Michael Macor / The San Francisco Chronicle via Getty Images

“President Trump is right that this project is in dire need of an investigation,” Duffy said in a press release. If the project has violated any of the terms of its grants, he added, “I will have to consider whether that money could be given to deserving infrastructure projects elsewhere in the United States.”

The first Trump administration’s efforts to cancel $1 billion faced legal challenges, and the Biden administration wound up reinstating the funding. This time around, the legality of the DOT taking back funding hinges on whether the probe finds a violation of a grant agreement or regulation, or fraud. 

About 80 percent of the $13 billion the program has spent so far has come from the state of California, according to California High-Speed Rail Authority spokesperson Carol Dahmen. The estimated total cost for the program is now $106 billion, and it expects to begin operating between 2030 and 2033. Of the 494 miles of planned track, 171 miles are under design or construction and 463 miles have been cleared through the state’s required environmental impact review process, with approval expected for the last stretch from Anaheim to Los Angeles later this year. 
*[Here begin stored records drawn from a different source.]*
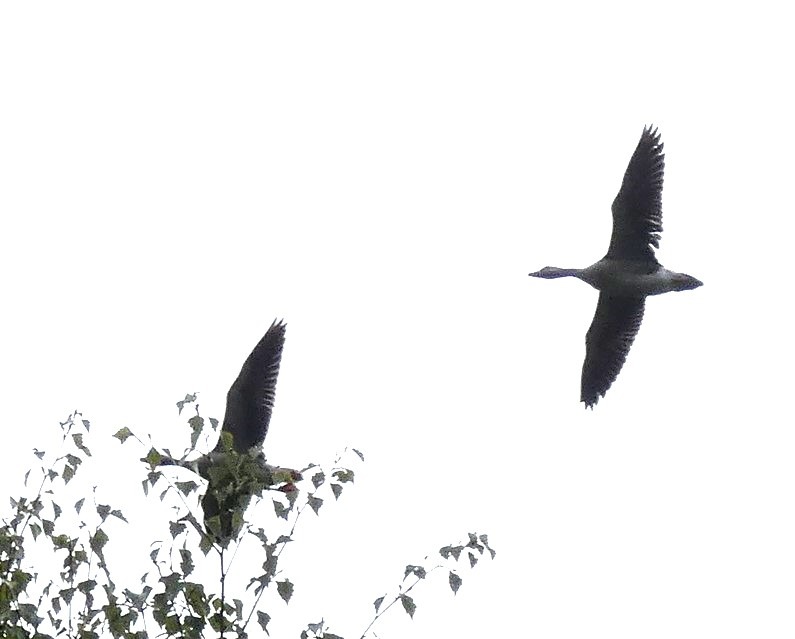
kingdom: Animalia
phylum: Chordata
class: Aves
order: Anseriformes
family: Anatidae
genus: Anser
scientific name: Anser anser
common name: Grågås
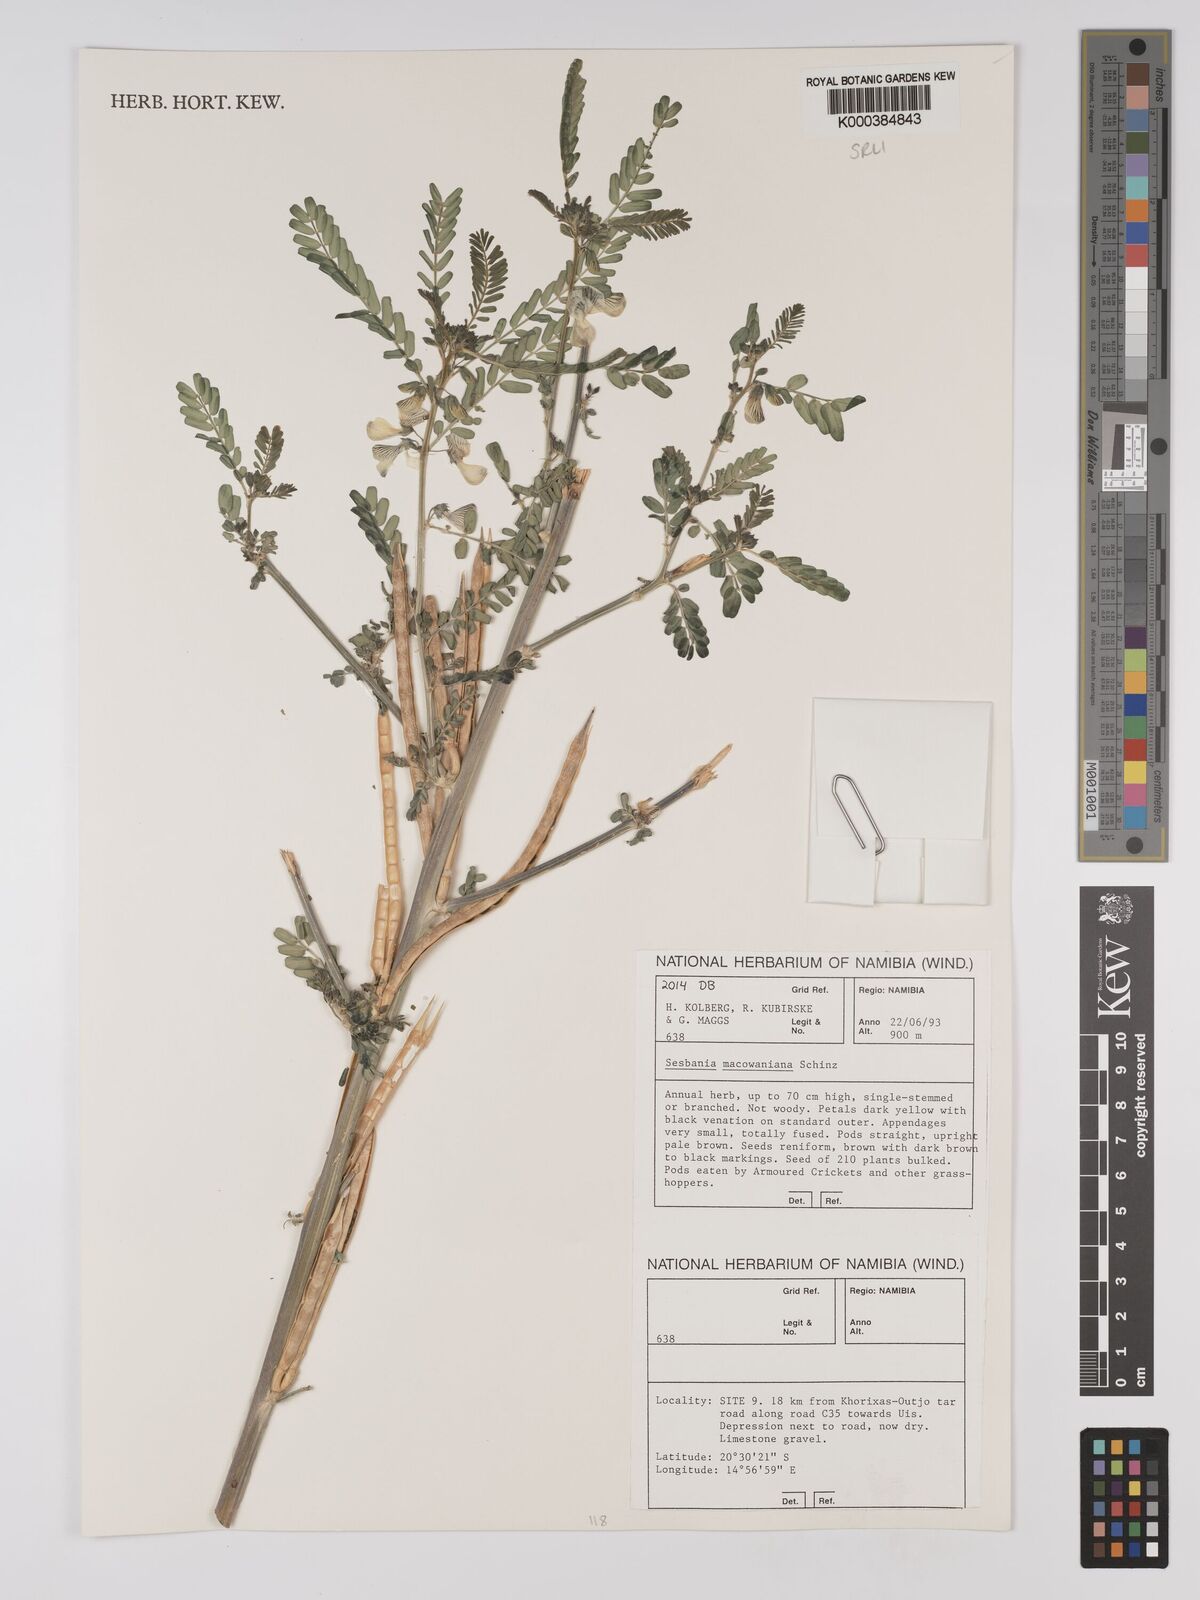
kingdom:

Even as the Trump DOT casts doubt on the viability of public high-speed rail, it appears to be promoting the role private companies can play in the industry. In the press release, the department called the Brightline West project, a private high-speed rail project from Los Angeles to Las Vegas expected to begin running in 2028, “impressive.” 

Rick Harnish, executive director at the high-speed rail advocacy nonprofit High Speed Rail Alliance, said Brightline is a good example of how high-speed rail can work — and emphasized that even private infrastructure projects are rarely entirely privately financed. “It fits the Tesla model a lot better, where it looks like a private company, but it’s in large part federally funded,” he said. Brightline West received a $3 billion grant from the Federal Railroad Administration in September. 

Despite the seemingly bleak outlook for climate-friendly projects under the Trump administration, some experts see this as a galvanizing moment for states like California and New York to reconsider their transportation policy. Corrigan Salerno, a policy manager at the advocacy group Transportation for America, said states have the tools to introduce more climate friendly transportation policies. For instance, Colorado and Minnesota have implemented policies designed to reduce highway building and boost investment in public transit, biking, and walking in recent years.  

“I think the Trump administration represents a major setback for climate, but I don’t think it’s a death blow,” he said. “The federal government does not provide the majority of investments in transportation in the United States, and at the end of the day, the fight is in the states.”